* WHAT THIS TASK INVOLVES: Pull out every line of the data that contains the string "Botão".

* EXERCISE DATA:
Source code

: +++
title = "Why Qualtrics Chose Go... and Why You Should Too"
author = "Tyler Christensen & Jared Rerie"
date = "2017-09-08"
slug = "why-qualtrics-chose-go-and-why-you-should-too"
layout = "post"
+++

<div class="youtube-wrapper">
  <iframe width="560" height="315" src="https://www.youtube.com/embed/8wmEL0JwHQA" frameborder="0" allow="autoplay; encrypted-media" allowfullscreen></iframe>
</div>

==

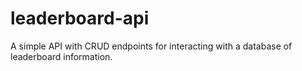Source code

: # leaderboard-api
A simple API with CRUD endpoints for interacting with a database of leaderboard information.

--

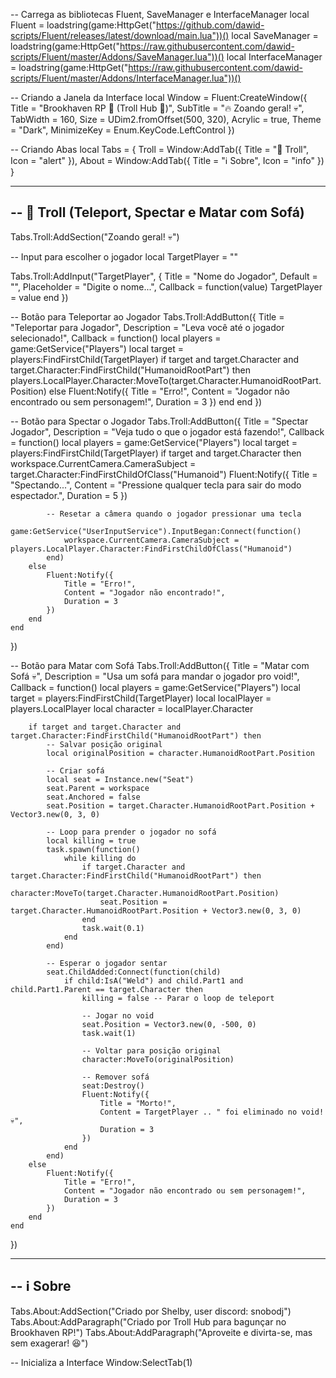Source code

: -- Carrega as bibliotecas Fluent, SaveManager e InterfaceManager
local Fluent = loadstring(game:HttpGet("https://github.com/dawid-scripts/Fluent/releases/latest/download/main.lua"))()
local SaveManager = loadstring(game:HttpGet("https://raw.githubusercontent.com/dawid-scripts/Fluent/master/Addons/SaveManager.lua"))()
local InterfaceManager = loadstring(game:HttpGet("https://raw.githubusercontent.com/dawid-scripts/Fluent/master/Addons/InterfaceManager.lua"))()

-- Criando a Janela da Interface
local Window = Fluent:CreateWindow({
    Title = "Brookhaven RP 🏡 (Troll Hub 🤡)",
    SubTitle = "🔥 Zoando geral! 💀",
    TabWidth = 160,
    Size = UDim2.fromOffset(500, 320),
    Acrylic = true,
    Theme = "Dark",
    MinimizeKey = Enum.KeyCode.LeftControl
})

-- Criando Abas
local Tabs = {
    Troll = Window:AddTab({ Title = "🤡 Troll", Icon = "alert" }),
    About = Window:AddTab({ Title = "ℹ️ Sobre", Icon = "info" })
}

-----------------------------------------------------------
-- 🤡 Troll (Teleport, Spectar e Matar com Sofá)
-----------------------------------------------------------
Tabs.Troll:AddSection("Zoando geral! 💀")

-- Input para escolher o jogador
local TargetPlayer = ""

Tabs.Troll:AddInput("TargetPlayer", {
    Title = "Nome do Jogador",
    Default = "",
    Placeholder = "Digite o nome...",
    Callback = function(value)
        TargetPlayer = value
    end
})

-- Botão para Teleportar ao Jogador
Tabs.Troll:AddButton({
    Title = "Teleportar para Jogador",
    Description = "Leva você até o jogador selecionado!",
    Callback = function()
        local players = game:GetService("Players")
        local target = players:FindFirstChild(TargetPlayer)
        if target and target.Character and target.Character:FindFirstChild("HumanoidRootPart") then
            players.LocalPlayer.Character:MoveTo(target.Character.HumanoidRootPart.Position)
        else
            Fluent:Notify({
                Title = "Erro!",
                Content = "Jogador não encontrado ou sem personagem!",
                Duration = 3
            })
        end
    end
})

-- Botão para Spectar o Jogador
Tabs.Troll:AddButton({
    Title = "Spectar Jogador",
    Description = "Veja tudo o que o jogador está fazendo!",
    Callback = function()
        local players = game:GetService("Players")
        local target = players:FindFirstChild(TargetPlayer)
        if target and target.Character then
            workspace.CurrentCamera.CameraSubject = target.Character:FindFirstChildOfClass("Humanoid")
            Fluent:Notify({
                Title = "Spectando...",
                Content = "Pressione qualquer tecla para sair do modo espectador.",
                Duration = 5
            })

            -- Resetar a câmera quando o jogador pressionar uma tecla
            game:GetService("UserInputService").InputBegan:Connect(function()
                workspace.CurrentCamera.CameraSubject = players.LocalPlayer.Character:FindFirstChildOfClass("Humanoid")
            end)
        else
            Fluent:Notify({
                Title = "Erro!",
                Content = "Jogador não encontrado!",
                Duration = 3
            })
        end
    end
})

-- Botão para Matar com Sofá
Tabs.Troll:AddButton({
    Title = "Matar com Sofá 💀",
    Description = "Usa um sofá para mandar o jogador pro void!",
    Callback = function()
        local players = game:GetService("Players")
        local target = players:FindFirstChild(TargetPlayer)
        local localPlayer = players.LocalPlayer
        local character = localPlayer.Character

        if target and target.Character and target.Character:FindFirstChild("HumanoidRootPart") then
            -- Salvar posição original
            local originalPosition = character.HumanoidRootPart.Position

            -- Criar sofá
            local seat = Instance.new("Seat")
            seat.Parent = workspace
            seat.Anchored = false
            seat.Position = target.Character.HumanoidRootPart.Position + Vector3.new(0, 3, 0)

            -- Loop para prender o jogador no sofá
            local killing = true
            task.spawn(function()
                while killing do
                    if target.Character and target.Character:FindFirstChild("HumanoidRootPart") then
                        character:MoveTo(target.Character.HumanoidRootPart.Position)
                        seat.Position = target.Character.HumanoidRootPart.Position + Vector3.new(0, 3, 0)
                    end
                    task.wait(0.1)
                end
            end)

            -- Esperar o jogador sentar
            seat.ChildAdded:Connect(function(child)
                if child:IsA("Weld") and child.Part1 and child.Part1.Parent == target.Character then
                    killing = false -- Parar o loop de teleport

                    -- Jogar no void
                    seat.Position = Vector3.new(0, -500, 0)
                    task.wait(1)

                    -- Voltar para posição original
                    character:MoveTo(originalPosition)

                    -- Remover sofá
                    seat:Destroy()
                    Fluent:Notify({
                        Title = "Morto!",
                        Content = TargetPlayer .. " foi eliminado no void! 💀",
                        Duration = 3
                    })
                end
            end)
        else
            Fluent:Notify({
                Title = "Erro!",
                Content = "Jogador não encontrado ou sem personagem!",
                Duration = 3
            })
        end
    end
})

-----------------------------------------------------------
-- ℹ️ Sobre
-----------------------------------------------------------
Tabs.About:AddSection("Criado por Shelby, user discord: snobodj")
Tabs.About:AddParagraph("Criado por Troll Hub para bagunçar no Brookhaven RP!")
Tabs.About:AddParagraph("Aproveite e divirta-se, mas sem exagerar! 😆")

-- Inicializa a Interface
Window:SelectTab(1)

* ANSWER TO THE EXERCISE:
-- Botão para Teleportar ao Jogador
-- Botão para Spectar o Jogador
-- Botão para Matar com Sofá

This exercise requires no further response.